SOLO (Panjimas.com) – Anak bungsu Akidi Tio Heriyanti pelaku donasi abal-abal senilai 2 triliun rupiah akhirnya dilakukan tes kejiwaan oleh psikolog Polda Sumatera Selatan (Sumsel). Hal itu disampaikan oleh Kabid Humas Polda Sumsel, Kombes Pol Supriadi dalam tayangan video di kanal Youtube Kompas TV, Jum’at (6/8/2021).
Meski demikian, dirinya meminta semua pihak untuk bersabar menunggu karena tes psikologis tidak bisa langsung keluar.
“Yang kedua kita juga meminta bantuan kepada psikolog yang ada di Jakarta, terkait tambahan-tambahan, khususnya terkait psikologis,” kata Supriyadi.
Setelah dilakukan tes kejiwaan, kemudian akan dilakukan pemeriksaan selanjutnya kepada Heriyanti terkait kasus sumbangan Rp 2 triliun yang sempat menggemparkan jagad maya dan masyarakat Indonesia tersebut.
Mengenai pemeriksaan atau tes kejiwaan tersebut, pakar hukum yang menjadi Presiden Asosiasi Ahli Pidana Indonesia (AAPI), Dr. Muhammad Taufiq, S.H., M.H berkomentar bahwa menurutnya hal itu tidak fair dibandingkan dengan kasus-kasus yang telah sering terjadi yang berujung pidana.
“Menurut saya itu tidak fair. Oleh karena itu bagi anda siapapun juris yang sedang terkena kasus kliennya. Tolong ini dijadikan bukti baru apa itu sebagai novum bahwa siapapun yang menyebar hoax tidak perlu dipidana,” katanya kepada Panjimas.com, Selasa (10/8/2021).
Sebagai contoh yang ia ungkapkan, jika sebelumnya terjadi dilakukan oleh oleh Ratna Sarumpaet dan tim penasehat hukumnya yang berakhir dengan pemidanaan karena dianggap penyebar hoax ketika dia seolah-olah menjadi korban pengeroyokan.
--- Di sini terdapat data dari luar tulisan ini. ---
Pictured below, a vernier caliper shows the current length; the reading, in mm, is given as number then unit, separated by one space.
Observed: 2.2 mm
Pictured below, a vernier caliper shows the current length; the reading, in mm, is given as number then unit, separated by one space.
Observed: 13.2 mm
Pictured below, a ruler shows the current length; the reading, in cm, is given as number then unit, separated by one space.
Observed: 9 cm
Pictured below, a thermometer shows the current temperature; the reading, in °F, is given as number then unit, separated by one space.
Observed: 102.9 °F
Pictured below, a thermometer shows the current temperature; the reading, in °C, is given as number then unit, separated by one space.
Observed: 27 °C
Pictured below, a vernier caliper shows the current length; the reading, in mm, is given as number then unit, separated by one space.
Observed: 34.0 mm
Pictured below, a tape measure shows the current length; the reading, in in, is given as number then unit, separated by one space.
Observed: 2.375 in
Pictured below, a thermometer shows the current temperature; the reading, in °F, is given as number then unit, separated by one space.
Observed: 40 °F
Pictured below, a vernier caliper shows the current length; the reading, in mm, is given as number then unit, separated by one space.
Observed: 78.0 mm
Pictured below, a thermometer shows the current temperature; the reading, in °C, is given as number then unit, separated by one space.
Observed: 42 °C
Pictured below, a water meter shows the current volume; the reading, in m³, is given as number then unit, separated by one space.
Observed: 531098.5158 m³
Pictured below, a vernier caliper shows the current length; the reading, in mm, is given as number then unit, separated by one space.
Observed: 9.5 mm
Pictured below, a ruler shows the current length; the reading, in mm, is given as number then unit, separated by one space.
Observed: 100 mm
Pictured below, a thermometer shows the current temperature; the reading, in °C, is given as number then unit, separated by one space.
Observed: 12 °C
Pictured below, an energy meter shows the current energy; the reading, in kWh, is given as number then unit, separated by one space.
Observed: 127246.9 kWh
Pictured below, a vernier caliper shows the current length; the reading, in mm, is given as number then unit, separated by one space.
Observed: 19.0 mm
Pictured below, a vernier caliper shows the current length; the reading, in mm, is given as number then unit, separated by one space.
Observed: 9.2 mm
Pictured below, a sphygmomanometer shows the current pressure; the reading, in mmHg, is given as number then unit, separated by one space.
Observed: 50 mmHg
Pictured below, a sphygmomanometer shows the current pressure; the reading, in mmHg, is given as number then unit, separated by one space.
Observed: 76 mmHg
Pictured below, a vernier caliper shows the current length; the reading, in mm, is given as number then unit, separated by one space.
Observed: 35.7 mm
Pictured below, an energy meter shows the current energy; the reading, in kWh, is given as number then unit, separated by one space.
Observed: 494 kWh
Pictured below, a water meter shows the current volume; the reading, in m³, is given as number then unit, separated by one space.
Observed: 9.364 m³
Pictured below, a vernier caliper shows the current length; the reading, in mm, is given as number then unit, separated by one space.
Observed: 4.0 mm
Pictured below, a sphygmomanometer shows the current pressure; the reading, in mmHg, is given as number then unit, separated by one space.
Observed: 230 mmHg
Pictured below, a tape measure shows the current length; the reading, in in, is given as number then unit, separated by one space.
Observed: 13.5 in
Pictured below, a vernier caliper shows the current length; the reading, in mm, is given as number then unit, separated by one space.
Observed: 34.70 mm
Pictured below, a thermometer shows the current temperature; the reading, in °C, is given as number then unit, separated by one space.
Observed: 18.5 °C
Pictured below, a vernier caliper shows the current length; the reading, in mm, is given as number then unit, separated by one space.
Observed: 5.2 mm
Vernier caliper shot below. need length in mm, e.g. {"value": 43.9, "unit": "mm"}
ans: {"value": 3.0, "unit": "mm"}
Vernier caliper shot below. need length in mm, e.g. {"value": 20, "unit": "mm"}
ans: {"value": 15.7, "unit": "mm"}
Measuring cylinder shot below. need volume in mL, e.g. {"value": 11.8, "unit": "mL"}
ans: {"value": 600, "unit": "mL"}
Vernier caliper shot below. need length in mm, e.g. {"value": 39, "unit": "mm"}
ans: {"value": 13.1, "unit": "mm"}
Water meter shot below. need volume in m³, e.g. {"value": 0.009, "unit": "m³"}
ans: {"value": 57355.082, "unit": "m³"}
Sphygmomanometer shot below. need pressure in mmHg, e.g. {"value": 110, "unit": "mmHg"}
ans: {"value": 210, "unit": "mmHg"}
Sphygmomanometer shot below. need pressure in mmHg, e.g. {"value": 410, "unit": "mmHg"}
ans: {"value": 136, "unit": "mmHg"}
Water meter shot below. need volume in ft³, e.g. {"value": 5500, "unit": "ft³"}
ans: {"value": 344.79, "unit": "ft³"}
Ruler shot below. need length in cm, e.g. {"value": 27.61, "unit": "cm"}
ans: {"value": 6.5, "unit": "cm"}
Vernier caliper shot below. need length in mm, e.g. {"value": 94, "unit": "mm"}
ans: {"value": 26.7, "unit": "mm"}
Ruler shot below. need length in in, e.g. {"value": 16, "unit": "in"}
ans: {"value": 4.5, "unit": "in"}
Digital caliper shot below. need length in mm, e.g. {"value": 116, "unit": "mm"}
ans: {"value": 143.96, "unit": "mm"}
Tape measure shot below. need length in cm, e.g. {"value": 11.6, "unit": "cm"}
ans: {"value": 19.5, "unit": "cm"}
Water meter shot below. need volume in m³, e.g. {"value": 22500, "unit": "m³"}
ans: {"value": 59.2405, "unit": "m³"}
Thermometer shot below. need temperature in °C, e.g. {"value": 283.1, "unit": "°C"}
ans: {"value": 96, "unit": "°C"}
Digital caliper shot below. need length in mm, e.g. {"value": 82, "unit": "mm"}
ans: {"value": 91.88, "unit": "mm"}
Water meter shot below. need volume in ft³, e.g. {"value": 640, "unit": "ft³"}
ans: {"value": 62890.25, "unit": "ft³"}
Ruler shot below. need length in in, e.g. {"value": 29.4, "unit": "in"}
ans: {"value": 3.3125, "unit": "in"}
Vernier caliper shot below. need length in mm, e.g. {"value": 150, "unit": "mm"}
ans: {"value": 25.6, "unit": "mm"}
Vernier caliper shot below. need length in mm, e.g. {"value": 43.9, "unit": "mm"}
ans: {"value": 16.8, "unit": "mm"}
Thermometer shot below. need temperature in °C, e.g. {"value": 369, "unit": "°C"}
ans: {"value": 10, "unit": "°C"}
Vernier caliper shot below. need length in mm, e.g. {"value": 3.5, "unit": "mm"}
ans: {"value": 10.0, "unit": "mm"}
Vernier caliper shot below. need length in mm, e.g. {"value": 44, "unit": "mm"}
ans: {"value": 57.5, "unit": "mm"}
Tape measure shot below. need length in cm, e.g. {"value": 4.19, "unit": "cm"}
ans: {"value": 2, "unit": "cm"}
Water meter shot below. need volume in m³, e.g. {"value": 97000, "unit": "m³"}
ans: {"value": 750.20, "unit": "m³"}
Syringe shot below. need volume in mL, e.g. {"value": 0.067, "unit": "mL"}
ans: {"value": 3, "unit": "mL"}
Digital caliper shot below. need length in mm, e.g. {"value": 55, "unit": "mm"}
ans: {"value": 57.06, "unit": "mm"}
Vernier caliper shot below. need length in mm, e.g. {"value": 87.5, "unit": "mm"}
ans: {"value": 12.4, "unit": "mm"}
“Nah faktuallnya telah terjadi di Sumsel ini, jadi tidak semudah seperti yang dibilang oleh Kapolda cukup diperiksa dan tidak bisa dipidana nggak cukup kalau memang tidak bisa dipidana, semua kasus hoax menjadikan ini sebagai novum,” Ujarnya.
Atau menjadi bukti baru bahwa undang-undang Nomor 1 tahun 1946 pasal 14 dan 15 tentang menyebarkan kabar bohong atau berita bohong, bunyi pasal diatas sebagai berikut.
(1) Setiap Orang dengan sengaja menyebarluaskan informasi atau pemberitahuan bohong yang menimbulkan keonaran di masyarakat yang dilakukan melalui sarana Informasi Elektronik, Informasi Elektronik, dan/atau dokumen elektronik dipidana dengan pidana penjara paling lama 10 (sepuluh) tahun dan/atau denda paling banyak Rp 10.000.000.000,00 (sepuluh milyar rupiah).
(2) Setiap Orang dengan sengaja dan tanpa hak menyebarluaskan informasi elektronik yang berisi pemberitahuan yang tidak pasti atau yang berkelebihan atau yang tidak lengkap, sedangkan ia patut menyangka bahwa hal itu dapat menimbulkan keonaran di masyarakat, yang dilakukan melalui sarana Informasi Elektronik, Informasi Elektronik, dan/atau Dokumen Elektronik di pidana dengan pidana penjara paling lama 4 (empat) tahun dan/atau denda paling banyak Rp 4.000.000.000,00 (empat milyar rupiah).
“Bisa tidak berlaku dengan menjadikan contoh kasus di Sumsel. silakan nikmati bagi kalian yang sedang terkena kasus atau terpidana,” pungkasnya.